Daughters, Sons, or Pupils: Representations of Children in the Labor Activism of Child Care Workers

Friday, January 6, 2023: 1:30 PM
Washington Room C (Loews Philadelphia Hotel)
Justine Modica, Stanford University
In the late twentieth century United States, as women's participation in the waged workforce expanded dramatically across race and class, the child care workforce expanded in tandem. Overwhelmingly women and grossly underpaid, child care workers fought an unfinished, multi-decade campaign to educate the public about the social and economic value of their labor. The goal of the campaign was to convince policymakers to devote more funds to child care, both to expand child care access and sustain the profession through improved compensation.

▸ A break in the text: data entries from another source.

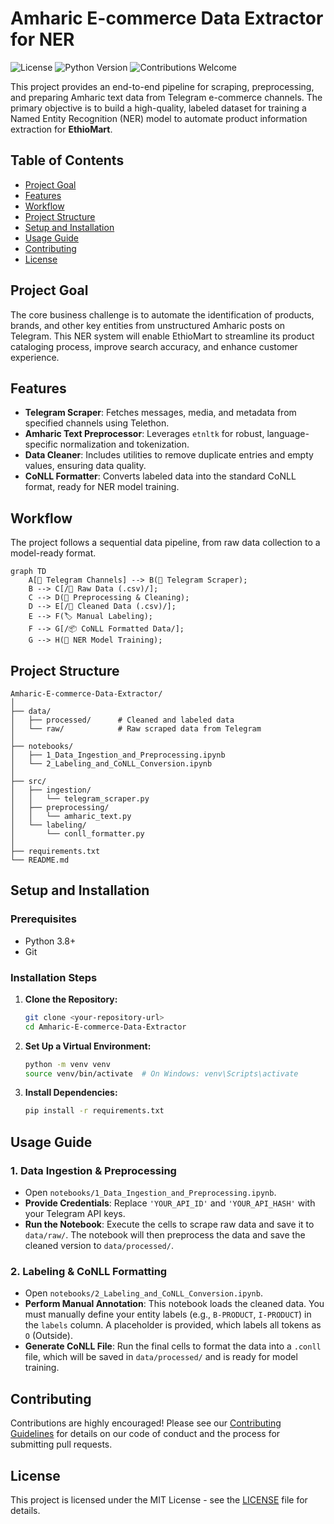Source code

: # Amharic E-commerce Data Extractor for NER

![License](https://img.shields.io/badge/License-MIT-blue.svg)
![Python Version](https://img.shields.io/badge/Python-3.8+-brightgreen.svg)
![Contributions Welcome](https://img.shields.io/badge/Contributions-welcome-orange.svg)

This project provides an end-to-end pipeline for scraping, preprocessing, and preparing Amharic text data from Telegram e-commerce channels. The primary objective is to build a high-quality, labeled dataset for training a Named Entity Recognition (NER) model to automate product information extraction for **EthioMart**.

## Table of Contents
- [Project Goal](#project-goal)
- [Features](#features)
- [Workflow](#workflow)
- [Project Structure](#project-structure)
- [Setup and Installation](#setup-and-installation)
- [Usage Guide](#usage-guide)
- [Contributing](#contributing)
- [License](#license)

## Project Goal

The core business challenge is to automate the identification of products, brands, and other key entities from unstructured Amharic posts on Telegram. This NER system will enable EthioMart to streamline its product cataloging process, improve search accuracy, and enhance customer experience.

## Features

- **Telegram Scraper**: Fetches messages, media, and metadata from specified channels using Telethon.
- **Amharic Text Preprocessor**: Leverages `etnltk` for robust, language-specific normalization and tokenization.
- **Data Cleaner**: Includes utilities to remove duplicate entries and empty values, ensuring data quality.
- **CoNLL Formatter**: Converts labeled data into the standard CoNLL format, ready for NER model training.

## Workflow

The project follows a sequential data pipeline, from raw data collection to a model-ready format.

```mermaid
graph TD
    A[📢 Telegram Channels] --> B(📨 Telegram Scraper);
    B --> C[/📄 Raw Data (.csv)/];
    C --> D(🧼 Preprocessing & Cleaning);
    D --> E[/📝 Cleaned Data (.csv)/];
    E --> F(🏷️ Manual Labeling);
    F --> G[/📦 CoNLL Formatted Data/];
    G --> H(🤖 NER Model Training);
```

## Project Structure

```
Amharic-E-commerce-Data-Extractor/
│
├── data/
│   ├── processed/      # Cleaned and labeled data
│   └── raw/            # Raw scraped data from Telegram
│
├── notebooks/
│   ├── 1_Data_Ingestion_and_Preprocessing.ipynb
│   └── 2_Labeling_and_CoNLL_Conversion.ipynb
│
├── src/
│   ├── ingestion/
│   │   └── telegram_scraper.py
│   ├── preprocessing/
│   │   └── amharic_text.py
│   └── labeling/
│       └── conll_formatter.py
│
├── requirements.txt
└── README.md
```

## Setup and Installation

### Prerequisites
- Python 3.8+
- Git

### Installation Steps

1.  **Clone the Repository:**
    ```sh
    git clone <your-repository-url>
    cd Amharic-E-commerce-Data-Extractor
    ```

2.  **Set Up a Virtual Environment:**
    ```sh
    python -m venv venv
    source venv/bin/activate  # On Windows: venv\Scripts\activate
    ```

3.  **Install Dependencies:**
    ```sh
    pip install -r requirements.txt
    ```

## Usage Guide

### 1. Data Ingestion & Preprocessing
- Open `notebooks/1_Data_Ingestion_and_Preprocessing.ipynb`.
- **Provide Credentials**: Replace `'YOUR_API_ID'` and `'YOUR_API_HASH'` with your Telegram API keys.
- **Run the Notebook**: Execute the cells to scrape raw data and save it to `data/raw/`. The notebook will then preprocess the data and save the cleaned version to `data/processed/`.

### 2. Labeling & CoNLL Formatting
- Open `notebooks/2_Labeling_and_CoNLL_Conversion.ipynb`.
- **Perform Manual Annotation**: This notebook loads the cleaned data. You must manually define your entity labels (e.g., `B-PRODUCT`, `I-PRODUCT`) in the `labels` column. A placeholder is provided, which labels all tokens as `O` (Outside).
- **Generate CoNLL File**: Run the final cells to format the data into a `.conll` file, which will be saved in `data/processed/` and is ready for model training.

## Contributing

Contributions are highly encouraged! Please see our [Contributing Guidelines](CONTRIBUTING.md) for details on our code of conduct and the process for submitting pull requests.

## License

This project is licensed under the MIT License - see the [LICENSE](LICENSE.md) file for details.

Beginning in the 1970s and 1980s, but focusing on the 1990s, this paper explores the ways that child care compensation activists deployed images, songs, artistic depictions, and other cultural representations of children to convince the public of the need for improved child care worker compensation. By placing children at the center of their labor activism, child care workers publicly depicted the link between worker compensation and quality of care. Workers in Washington state, for example, crafted life-size models of children and carried them to the state capitol as reminders that not just workers would benefit from wage improvements, children would as well. At rallies, they distributed buttons emblazoned with the phrase, "I'm not a babysitter, I haven't sat on a baby yet!". Exploring the folk expressions of child care labor activists, this paper examines questions of how child care workers understood the labor of waged care vis à vis motherhood and unwaged care. I argue that centering representations of children was more than a political strategy, it also expressed workers' concerns about their labor futures. Examining these images alongside each other also reveals tensions between different articulations of skill in care work, between those that linked child care with the informal realm of mothering and those that linked child care with the formal realm of education.